> [ISTRUZIONI ESERCIZIO]: Riporta queste righe sostituendo "NewCampaignForm" con "CreateCampaignForm" in tutti i record, senza modificare nient'altro.

========================================================================

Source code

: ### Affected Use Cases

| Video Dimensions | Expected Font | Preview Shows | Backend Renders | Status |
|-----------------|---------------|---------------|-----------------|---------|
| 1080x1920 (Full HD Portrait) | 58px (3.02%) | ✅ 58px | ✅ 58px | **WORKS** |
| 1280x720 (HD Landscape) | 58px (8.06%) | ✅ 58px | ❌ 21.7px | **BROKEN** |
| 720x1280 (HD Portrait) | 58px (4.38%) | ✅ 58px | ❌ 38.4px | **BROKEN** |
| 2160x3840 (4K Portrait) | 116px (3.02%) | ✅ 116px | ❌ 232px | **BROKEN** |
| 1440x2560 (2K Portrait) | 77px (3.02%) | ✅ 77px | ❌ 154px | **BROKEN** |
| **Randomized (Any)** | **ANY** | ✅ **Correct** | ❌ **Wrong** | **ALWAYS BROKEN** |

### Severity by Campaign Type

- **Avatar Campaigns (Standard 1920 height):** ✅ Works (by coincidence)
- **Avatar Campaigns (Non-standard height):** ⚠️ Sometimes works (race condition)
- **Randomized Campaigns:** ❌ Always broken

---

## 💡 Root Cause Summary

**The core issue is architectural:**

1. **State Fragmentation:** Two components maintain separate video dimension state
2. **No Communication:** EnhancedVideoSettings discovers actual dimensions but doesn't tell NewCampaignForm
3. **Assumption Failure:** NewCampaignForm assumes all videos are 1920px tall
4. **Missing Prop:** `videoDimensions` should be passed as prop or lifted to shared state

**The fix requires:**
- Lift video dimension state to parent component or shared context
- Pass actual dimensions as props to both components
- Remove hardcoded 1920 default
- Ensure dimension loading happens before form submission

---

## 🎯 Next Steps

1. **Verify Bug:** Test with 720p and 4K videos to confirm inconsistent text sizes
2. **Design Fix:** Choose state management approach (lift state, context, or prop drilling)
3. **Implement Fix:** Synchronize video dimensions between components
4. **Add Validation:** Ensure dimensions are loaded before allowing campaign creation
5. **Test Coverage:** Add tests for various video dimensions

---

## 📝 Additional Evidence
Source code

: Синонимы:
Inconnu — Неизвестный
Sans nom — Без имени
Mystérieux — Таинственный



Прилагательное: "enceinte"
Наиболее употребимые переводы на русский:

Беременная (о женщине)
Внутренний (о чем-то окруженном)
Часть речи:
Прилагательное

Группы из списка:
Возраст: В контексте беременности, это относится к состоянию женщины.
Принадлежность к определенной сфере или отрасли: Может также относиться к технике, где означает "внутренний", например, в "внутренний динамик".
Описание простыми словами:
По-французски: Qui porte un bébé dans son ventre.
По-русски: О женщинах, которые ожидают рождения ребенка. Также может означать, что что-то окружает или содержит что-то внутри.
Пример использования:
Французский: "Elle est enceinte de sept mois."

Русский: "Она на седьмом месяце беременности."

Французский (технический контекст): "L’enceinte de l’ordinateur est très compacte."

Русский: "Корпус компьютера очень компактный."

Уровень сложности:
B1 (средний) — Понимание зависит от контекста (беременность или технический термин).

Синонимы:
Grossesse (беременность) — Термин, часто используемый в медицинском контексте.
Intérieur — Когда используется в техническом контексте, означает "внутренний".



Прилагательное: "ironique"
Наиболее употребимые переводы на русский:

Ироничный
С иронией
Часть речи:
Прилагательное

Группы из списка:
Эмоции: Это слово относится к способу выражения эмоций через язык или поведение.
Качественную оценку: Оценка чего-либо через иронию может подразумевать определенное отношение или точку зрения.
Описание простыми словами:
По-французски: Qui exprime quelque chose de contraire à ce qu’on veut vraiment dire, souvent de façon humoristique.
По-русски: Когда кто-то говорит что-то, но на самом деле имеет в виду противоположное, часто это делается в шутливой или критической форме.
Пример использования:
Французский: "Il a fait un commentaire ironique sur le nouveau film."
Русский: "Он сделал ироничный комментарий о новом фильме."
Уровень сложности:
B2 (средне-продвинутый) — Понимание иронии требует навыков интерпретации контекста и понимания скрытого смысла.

========================================================================

> [SOLUZIONE]:
Source code

: ### Affected Use Cases

| Video Dimensions | Expected Font | Preview Shows | Backend Renders | Status |
|-----------------|---------------|---------------|-----------------|---------|
| 1080x1920 (Full HD Portrait) | 58px (3.02%) | ✅ 58px | ✅ 58px | **WORKS** |
| 1280x720 (HD Landscape) | 58px (8.06%) | ✅ 58px | ❌ 21.7px | **BROKEN** |
| 720x1280 (HD Portrait) | 58px (4.38%) | ✅ 58px | ❌ 38.4px | **BROKEN** |
| 2160x3840 (4K Portrait) | 116px (3.02%) | ✅ 116px | ❌ 232px | **BROKEN** |
| 1440x2560 (2K Portrait) | 77px (3.02%) | ✅ 77px | ❌ 154px | **BROKEN** |
| **Randomized (Any)** | **ANY** | ✅ **Correct** | ❌ **Wrong** | **ALWAYS BROKEN** |

### Severity by Campaign Type

- **Avatar Campaigns (Standard 1920 height):** ✅ Works (by coincidence)
- **Avatar Campaigns (Non-standard height):** ⚠️ Sometimes works (race condition)
- **Randomized Campaigns:** ❌ Always broken

---

## 💡 Root Cause Summary

**The core issue is architectural:**

1. **State Fragmentation:** Two components maintain separate video dimension state
2. **No Communication:** EnhancedVideoSettings discovers actual dimensions but doesn't tell CreateCampaignForm
3. **Assumption Failure:** CreateCampaignForm assumes all videos are 1920px tall
4. **Missing Prop:** `videoDimensions` should be passed as prop or lifted to shared state

**The fix requires:**
- Lift video dimension state to parent component or shared context
- Pass actual dimensions as props to both components
- Remove hardcoded 1920 default
- Ensure dimension loading happens before form submission

---

## 🎯 Next Steps

1. **Verify Bug:** Test with 720p and 4K videos to confirm inconsistent text sizes
2. **Design Fix:** Choose state management approach (lift state, context, or prop drilling)
3. **Implement Fix:** Synchronize video dimensions between components
4. **Add Validation:** Ensure dimensions are loaded before allowing campaign creation
5. **Test Coverage:** Add tests for various video dimensions

---

## 📝 Additional Evidence
Source code

: Синонимы:
Inconnu — Неизвестный
Sans nom — Без имени
Mystérieux — Таинственный



Прилагательное: "enceinte"
Наиболее употребимые переводы на русский:

Беременная (о женщине)
Внутренний (о чем-то окруженном)
Часть речи:
Прилагательное

Группы из списка:
Возраст: В контексте беременности, это относится к состоянию женщины.
Принадлежность к определенной сфере или отрасли: Может также относиться к технике, где означает "внутренний", например, в "внутренний динамик".
Описание простыми словами:
По-французски: Qui porte un bébé dans son ventre.
По-русски: О женщинах, которые ожидают рождения ребенка. Также может означать, что что-то окружает или содержит что-то внутри.
Пример использования:
Французский: "Elle est enceinte de sept mois."

Русский: "Она на седьмом месяце беременности."

Французский (технический контекст): "L’enceinte de l’ordinateur est très compacte."

Русский: "Корпус компьютера очень компактный."

Уровень сложности:
B1 (средний) — Понимание зависит от контекста (беременность или технический термин).

Синонимы:
Grossesse (беременность) — Термин, часто используемый в медицинском контексте.
Intérieur — Когда используется в техническом контексте, означает "внутренний".



Прилагательное: "ironique"
Наиболее употребимые переводы на русский:

Ироничный
С иронией
Часть речи:
Прилагательное

Группы из списка:
Эмоции: Это слово относится к способу выражения эмоций через язык или поведение.
Качественную оценку: Оценка чего-либо через иронию может подразумевать определенное отношение или точку зрения.
Описание простыми словами:
По-французски: Qui exprime quelque chose de contraire à ce qu’on veut vraiment dire, souvent de façon humoristique.
По-русски: Когда кто-то говорит что-то, но на самом деле имеет в виду противоположное, часто это делается в шутливой или критической форме.
Пример использования:
Французский: "Il a fait un commentaire ironique sur le nouveau film."
Русский: "Он сделал ироничный комментарий о новом фильме."
Уровень сложности:
B2 (средне-продвинутый) — Понимание иронии требует навыков интерпретации контекста и понимания скрытого смысла.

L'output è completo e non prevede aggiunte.